How to complete this task. Repeat exactly the lines below that lie between the line with "Biofinity Multifocal" and the line with "studentischer Eigenregie konzipiert", counting both of those lines as part of the answer.
──────── Input for this task
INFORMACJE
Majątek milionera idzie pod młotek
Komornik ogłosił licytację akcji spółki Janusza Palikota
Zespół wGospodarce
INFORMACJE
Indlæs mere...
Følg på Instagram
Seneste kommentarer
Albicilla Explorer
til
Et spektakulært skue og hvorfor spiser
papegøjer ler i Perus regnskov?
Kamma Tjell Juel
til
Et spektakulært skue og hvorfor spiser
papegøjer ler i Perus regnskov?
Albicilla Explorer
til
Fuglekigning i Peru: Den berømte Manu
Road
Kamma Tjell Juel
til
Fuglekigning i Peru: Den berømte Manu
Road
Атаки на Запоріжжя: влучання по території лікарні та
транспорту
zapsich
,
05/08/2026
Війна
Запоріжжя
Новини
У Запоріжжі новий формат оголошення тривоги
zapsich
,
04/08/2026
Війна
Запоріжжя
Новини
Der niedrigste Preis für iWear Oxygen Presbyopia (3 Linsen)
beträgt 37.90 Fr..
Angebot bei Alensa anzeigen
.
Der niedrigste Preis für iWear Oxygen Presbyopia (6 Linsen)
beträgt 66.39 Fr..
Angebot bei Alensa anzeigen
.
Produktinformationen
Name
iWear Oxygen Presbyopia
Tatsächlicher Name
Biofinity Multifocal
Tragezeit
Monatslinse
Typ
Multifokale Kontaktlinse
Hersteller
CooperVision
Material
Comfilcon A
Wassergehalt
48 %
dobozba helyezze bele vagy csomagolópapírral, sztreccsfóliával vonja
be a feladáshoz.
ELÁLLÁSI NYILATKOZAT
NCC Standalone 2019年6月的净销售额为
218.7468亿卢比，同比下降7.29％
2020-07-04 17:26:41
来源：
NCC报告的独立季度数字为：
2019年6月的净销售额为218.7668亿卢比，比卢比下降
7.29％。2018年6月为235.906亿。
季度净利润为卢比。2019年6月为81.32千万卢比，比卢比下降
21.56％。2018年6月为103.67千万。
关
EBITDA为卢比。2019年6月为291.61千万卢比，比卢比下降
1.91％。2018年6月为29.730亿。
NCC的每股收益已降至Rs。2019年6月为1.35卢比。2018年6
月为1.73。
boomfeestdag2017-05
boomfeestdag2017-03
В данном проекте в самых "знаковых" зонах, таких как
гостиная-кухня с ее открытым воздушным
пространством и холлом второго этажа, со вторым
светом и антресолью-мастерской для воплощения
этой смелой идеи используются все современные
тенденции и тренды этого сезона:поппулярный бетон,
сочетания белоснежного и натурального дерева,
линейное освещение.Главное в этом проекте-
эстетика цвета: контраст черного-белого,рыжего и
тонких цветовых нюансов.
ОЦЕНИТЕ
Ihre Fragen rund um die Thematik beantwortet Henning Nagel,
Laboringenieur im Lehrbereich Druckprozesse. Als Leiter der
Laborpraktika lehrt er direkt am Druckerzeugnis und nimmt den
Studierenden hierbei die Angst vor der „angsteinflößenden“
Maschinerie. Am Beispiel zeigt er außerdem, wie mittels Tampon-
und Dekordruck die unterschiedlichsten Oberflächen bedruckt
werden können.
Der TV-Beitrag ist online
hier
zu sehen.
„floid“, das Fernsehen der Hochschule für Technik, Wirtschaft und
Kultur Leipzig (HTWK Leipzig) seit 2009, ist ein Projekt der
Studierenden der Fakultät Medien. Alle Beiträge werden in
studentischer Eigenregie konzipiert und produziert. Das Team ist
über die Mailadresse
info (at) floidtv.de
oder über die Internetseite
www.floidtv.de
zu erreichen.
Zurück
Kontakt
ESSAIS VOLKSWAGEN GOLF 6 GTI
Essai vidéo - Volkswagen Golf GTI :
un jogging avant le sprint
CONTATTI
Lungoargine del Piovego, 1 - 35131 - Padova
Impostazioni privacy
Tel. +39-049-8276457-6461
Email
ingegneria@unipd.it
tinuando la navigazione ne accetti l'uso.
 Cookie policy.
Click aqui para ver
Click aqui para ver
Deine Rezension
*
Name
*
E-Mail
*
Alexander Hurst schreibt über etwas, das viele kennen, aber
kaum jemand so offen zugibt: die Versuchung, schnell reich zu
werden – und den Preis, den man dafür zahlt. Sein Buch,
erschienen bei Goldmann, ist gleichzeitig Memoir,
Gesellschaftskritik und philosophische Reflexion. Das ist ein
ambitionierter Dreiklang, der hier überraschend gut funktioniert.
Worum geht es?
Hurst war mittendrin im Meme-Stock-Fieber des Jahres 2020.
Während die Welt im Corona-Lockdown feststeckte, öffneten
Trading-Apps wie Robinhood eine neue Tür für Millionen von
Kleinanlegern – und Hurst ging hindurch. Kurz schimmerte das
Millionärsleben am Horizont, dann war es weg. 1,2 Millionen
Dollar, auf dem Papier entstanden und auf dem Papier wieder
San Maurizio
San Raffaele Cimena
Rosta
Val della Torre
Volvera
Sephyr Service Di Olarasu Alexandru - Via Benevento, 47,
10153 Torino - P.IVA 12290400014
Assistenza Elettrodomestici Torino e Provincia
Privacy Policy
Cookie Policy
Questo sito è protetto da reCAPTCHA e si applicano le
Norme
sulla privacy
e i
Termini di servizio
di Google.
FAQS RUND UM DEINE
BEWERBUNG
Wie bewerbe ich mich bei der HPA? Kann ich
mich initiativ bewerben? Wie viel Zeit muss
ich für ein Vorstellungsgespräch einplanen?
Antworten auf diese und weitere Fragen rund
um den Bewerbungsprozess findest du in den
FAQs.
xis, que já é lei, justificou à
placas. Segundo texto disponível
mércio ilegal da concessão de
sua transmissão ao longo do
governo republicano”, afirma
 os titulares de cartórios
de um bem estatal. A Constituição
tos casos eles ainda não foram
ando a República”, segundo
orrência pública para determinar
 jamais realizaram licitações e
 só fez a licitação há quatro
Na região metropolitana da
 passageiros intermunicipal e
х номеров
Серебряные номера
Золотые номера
────────────────
Problem solution.
Biofinity Multifocal
Tragezeit
Monatslinse
Typ
Multifokale Kontaktlinse
Hersteller
CooperVision
Material
Comfilcon A
Wassergehalt
48 %
dobozba helyezze bele vagy csomagolópapírral, sztreccsfóliával vonja
be a feladáshoz.
ELÁLLÁSI NYILATKOZAT
NCC Standalone 2019年6月的净销售额为
218.7468亿卢比，同比下降7.29％
2020-07-04 17:26:41
来源：
NCC报告的独立季度数字为：
2019年6月的净销售额为218.7668亿卢比，比卢比下降
7.29％。2018年6月为235.906亿。
季度净利润为卢比。2019年6月为81.32千万卢比，比卢比下降
21.56％。2018年6月为103.67千万。
关
EBITDA为卢比。2019年6月为291.61千万卢比，比卢比下降
1.91％。2018年6月为29.730亿。
NCC的每股收益已降至Rs。2019年6月为1.35卢比。2018年6
月为1.73。
boomfeestdag2017-05
boomfeestdag2017-03
В данном проекте в самых "знаковых" зонах, таких как
гостиная-кухня с ее открытым воздушным
пространством и холлом второго этажа, со вторым
светом и антресолью-мастерской для воплощения
этой смелой идеи используются все современные
тенденции и тренды этого сезона:поппулярный бетон,
сочетания белоснежного и натурального дерева,
линейное освещение.Главное в этом проекте-
эстетика цвета: контраст черного-белого,рыжего и
тонких цветовых нюансов.
ОЦЕНИТЕ
Ihre Fragen rund um die Thematik beantwortet Henning Nagel,
Laboringenieur im Lehrbereich Druckprozesse. Als Leiter der
Laborpraktika lehrt er direkt am Druckerzeugnis und nimmt den
Studierenden hierbei die Angst vor der „angsteinflößenden“
Maschinerie. Am Beispiel zeigt er außerdem, wie mittels Tampon-
und Dekordruck die unterschiedlichsten Oberflächen bedruckt
werden können.
Der TV-Beitrag ist online
hier
zu sehen.
„floid“, das Fernsehen der Hochschule für Technik, Wirtschaft und
Kultur Leipzig (HTWK Leipzig) seit 2009, ist ein Projekt der
Studierenden der Fakultät Medien. Alle Beiträge werden in
studentischer Eigenregie konzipiert und produziert. Das Team ist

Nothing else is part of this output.